### Requirement
Scan the records for the string "after", then copy each line that has it.

[Stored items]
^^^^^^^^

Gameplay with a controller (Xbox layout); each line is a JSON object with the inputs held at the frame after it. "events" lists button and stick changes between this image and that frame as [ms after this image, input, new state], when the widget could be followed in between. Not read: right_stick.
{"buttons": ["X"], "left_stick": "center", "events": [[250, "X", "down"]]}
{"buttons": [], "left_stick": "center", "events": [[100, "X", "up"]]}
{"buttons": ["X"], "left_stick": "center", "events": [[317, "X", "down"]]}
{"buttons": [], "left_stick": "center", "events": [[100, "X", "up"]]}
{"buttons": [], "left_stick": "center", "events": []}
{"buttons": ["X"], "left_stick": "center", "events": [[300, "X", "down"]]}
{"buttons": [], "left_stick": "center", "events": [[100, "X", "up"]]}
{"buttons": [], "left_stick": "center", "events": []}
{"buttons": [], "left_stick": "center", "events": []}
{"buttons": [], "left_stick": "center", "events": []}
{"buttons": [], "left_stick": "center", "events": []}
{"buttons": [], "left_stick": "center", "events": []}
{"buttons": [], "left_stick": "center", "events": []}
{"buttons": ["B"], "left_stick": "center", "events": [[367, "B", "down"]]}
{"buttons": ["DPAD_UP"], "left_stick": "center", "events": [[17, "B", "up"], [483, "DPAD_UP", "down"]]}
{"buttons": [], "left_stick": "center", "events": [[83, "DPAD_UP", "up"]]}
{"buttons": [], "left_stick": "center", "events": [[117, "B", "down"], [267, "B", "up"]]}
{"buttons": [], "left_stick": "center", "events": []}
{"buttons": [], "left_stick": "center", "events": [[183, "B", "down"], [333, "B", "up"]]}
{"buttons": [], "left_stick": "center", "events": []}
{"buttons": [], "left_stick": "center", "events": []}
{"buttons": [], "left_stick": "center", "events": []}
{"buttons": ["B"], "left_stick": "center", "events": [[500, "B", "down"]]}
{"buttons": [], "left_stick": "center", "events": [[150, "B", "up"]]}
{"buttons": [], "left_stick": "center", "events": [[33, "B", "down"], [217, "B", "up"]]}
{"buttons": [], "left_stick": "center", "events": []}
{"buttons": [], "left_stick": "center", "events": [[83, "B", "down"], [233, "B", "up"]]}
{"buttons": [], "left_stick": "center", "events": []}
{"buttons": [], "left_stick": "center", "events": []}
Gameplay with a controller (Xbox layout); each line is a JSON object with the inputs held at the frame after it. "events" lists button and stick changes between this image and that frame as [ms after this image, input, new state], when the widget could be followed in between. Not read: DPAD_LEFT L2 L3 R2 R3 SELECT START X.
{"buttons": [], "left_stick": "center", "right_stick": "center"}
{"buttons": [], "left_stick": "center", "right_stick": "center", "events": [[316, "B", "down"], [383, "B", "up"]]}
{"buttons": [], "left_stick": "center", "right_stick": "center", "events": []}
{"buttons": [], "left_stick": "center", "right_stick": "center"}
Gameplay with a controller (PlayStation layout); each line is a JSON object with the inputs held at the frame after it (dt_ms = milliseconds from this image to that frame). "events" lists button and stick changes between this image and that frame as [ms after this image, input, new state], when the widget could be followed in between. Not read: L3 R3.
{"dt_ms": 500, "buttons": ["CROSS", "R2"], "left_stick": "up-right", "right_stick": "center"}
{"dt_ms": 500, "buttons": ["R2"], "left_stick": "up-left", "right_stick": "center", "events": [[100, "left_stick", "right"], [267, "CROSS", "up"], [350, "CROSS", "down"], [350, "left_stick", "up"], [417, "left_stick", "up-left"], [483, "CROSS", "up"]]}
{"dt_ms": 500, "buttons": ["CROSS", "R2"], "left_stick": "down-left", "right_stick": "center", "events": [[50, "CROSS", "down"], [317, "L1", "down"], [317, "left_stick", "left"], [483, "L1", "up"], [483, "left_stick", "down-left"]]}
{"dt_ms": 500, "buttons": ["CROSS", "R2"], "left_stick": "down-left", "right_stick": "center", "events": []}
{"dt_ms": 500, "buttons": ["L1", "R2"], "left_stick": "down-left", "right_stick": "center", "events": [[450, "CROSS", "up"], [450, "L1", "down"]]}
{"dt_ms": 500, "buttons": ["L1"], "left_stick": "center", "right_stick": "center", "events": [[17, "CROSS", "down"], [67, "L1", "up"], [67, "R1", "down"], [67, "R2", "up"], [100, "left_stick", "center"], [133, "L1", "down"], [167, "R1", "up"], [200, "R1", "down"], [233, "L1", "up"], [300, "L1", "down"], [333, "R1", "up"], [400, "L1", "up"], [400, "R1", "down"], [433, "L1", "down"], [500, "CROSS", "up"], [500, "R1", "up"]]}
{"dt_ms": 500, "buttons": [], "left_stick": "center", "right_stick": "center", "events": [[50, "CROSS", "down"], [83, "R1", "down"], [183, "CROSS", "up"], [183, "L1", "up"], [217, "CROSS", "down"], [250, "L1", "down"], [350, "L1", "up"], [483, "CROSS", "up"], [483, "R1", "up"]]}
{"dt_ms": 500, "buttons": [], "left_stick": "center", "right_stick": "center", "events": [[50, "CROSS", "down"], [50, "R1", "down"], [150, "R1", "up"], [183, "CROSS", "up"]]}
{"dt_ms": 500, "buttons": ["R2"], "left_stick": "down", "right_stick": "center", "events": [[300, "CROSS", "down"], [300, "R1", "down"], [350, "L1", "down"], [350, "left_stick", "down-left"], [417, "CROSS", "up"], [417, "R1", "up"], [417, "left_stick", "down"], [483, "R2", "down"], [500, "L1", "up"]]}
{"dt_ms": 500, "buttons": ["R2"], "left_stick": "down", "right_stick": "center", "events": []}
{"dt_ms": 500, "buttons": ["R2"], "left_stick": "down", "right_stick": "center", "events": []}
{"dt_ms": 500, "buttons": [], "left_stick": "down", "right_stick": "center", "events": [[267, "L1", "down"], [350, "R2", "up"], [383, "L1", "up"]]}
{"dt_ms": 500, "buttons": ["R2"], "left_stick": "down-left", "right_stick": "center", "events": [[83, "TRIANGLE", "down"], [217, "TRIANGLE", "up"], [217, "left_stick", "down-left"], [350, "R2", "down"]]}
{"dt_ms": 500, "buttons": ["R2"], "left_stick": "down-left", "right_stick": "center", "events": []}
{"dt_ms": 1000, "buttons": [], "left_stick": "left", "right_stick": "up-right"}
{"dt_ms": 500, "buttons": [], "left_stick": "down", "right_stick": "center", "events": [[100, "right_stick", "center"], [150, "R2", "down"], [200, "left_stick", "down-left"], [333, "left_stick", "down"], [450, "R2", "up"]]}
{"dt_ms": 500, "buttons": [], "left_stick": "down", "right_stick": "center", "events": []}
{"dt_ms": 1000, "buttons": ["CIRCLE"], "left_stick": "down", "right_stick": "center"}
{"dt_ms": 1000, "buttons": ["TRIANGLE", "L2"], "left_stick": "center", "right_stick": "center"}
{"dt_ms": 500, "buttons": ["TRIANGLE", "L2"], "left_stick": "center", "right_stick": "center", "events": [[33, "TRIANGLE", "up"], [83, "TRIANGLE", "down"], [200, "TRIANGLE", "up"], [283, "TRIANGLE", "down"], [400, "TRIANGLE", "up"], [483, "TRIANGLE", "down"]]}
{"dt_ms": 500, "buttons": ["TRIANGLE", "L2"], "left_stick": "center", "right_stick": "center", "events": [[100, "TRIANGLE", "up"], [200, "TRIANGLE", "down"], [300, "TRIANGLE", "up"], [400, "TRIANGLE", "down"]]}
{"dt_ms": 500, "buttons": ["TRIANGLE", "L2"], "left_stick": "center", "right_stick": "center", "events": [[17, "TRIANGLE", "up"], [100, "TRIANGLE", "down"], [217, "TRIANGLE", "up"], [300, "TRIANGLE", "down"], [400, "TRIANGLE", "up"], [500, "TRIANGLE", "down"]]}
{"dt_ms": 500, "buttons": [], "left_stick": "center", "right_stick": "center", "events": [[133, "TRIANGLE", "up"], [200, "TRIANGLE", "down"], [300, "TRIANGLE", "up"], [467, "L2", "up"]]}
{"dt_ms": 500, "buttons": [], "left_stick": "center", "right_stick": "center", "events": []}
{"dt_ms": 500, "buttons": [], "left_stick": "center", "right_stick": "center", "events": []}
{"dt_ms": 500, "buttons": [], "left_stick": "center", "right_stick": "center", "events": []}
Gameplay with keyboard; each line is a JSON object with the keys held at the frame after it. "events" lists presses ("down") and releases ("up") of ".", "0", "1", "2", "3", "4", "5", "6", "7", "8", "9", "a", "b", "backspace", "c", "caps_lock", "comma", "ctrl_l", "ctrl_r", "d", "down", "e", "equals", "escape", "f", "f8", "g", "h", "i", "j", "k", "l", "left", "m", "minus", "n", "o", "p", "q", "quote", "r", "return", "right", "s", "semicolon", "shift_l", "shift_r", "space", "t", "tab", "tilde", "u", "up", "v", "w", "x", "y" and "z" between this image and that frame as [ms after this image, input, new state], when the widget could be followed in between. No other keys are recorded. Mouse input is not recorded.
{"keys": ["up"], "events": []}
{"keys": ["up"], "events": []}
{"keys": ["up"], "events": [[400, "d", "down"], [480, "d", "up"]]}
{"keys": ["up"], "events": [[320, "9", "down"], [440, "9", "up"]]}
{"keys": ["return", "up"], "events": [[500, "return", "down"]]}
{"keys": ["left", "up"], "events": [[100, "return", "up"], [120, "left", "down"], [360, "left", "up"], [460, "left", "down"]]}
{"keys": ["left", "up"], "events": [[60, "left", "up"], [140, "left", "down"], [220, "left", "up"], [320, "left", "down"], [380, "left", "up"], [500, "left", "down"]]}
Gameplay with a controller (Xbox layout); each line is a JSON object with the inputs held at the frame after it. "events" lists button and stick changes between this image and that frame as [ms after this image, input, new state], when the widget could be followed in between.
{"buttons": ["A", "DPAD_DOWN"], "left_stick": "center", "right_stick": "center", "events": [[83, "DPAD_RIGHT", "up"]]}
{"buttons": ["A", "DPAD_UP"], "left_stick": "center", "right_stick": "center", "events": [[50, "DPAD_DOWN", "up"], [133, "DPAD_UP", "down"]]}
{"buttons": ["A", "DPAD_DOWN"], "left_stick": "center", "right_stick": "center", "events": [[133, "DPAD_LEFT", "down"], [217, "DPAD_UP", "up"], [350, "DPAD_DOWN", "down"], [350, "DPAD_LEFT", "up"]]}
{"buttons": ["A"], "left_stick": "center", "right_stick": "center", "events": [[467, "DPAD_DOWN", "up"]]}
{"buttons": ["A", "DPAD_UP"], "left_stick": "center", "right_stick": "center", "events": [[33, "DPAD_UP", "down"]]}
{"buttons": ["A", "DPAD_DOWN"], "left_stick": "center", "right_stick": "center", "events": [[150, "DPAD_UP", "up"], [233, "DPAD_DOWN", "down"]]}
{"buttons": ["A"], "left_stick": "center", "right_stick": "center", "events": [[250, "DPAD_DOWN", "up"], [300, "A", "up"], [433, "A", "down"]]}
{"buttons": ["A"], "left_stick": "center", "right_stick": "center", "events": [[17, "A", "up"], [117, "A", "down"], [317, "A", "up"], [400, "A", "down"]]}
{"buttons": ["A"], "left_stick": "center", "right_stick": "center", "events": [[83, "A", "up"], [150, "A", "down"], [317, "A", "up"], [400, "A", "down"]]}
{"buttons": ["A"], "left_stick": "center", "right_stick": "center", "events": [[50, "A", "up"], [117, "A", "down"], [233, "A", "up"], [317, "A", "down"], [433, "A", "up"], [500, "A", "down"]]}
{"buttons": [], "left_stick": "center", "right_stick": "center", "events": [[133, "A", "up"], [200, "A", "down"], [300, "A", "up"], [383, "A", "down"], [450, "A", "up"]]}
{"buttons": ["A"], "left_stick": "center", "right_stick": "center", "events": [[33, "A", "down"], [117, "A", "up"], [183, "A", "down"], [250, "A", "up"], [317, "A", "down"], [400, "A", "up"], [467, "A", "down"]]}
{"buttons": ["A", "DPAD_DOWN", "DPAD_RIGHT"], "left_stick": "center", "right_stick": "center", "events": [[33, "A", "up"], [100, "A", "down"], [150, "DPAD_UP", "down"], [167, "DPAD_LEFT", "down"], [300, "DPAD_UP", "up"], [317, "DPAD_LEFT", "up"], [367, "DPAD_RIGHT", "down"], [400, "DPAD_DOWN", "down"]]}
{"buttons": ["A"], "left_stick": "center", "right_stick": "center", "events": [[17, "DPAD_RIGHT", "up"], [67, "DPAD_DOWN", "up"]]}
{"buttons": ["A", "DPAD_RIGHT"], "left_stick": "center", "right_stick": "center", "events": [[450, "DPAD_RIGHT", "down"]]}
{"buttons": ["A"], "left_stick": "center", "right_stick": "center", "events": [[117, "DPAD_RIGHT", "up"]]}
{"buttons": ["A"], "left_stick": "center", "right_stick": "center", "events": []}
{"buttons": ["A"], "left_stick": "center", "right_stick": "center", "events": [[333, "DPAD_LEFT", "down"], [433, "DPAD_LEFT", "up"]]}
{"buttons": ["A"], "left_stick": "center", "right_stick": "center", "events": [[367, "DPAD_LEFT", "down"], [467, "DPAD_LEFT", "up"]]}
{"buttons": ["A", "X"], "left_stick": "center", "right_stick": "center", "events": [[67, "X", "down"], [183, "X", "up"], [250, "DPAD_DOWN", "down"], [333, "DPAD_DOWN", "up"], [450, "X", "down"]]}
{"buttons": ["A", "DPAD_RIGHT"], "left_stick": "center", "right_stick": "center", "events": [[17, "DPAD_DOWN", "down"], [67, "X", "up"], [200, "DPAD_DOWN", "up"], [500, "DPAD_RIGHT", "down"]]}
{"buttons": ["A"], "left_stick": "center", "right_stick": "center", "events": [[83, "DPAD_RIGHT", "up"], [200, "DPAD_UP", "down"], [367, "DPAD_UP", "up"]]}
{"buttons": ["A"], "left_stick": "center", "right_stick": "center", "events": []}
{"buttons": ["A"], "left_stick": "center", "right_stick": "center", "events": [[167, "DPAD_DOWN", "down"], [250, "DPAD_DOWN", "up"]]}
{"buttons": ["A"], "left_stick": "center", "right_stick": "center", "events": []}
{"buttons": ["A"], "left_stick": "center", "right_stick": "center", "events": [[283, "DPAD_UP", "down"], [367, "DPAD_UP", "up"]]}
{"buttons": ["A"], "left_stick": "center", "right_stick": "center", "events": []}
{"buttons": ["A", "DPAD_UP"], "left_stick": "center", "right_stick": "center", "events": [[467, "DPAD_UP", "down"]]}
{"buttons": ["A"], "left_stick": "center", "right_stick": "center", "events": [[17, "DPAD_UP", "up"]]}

^^^^^^^^

### Task response
Gameplay with a controller (Xbox layout); each line is a JSON object with the inputs held at the frame after it. "events" lists button and stick changes between this image and that frame as [ms after this image, input, new state], when the widget could be followed in between. Not read: right_stick.
Gameplay with a controller (Xbox layout); each line is a JSON object with the inputs held at the frame after it. "events" lists button and stick changes between this image and that frame as [ms after this image, input, new state], when the widget could be followed in between. Not read: DPAD_LEFT L2 L3 R2 R3 SELECT START X.
Gameplay with a controller (PlayStation layout); each line is a JSON object with the inputs held at the frame after it (dt_ms = milliseconds from this image to that frame). "events" lists button and stick changes between this image and that frame as [ms after this image, input, new state], when the widget could be followed in between. Not read: L3 R3.
Gameplay with keyboard; each line is a JSON object with the keys held at the frame after it. "events" lists presses ("down") and releases ("up") of ".", "0", "1", "2", "3", "4", "5", "6", "7", "8", "9", "a", "b", "backspace", "c", "caps_lock", "comma", "ctrl_l", "ctrl_r", "d", "down", "e", "equals", "escape", "f", "f8", "g", "h", "i", "j", "k", "l", "left", "m", "minus", "n", "o", "p", "q", "quote", "r", "return", "right", "s", "semicolon", "shift_l", "shift_r", "space", "t", "tab", "tilde", "u", "up", "v", "w", "x", "y" and "z" between this image and that frame as [ms after this image, input, new state], when the widget could be followed in between. No other keys are recorded. Mouse input is not recorded.
Gameplay with a controller (Xbox layout); each line is a JSON object with the inputs held at the frame after it. "events" lists button and stick changes between this image and that frame as [ms after this image, input, new state], when the widget could be followed in between.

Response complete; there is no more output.